Arrange the lines of the material below as a numbered list, omitting blank lines and leaving out the pictures.
# Record set start
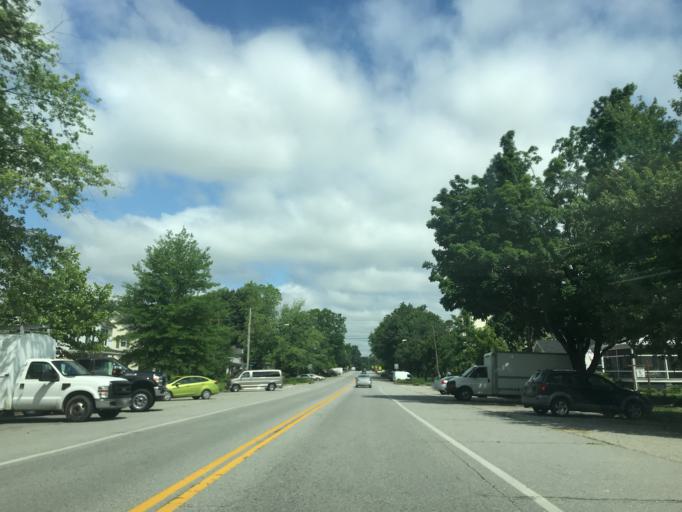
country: US
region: Maryland
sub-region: Caroline County
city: Ridgely
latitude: 38.9441
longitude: -75.8821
# Record set end
**Result:**
1. country: US
2. region: Maryland
3. sub-region: Caroline County
4. city: Ridgely
5. latitude: 38.9441
6. longitude: -75.8821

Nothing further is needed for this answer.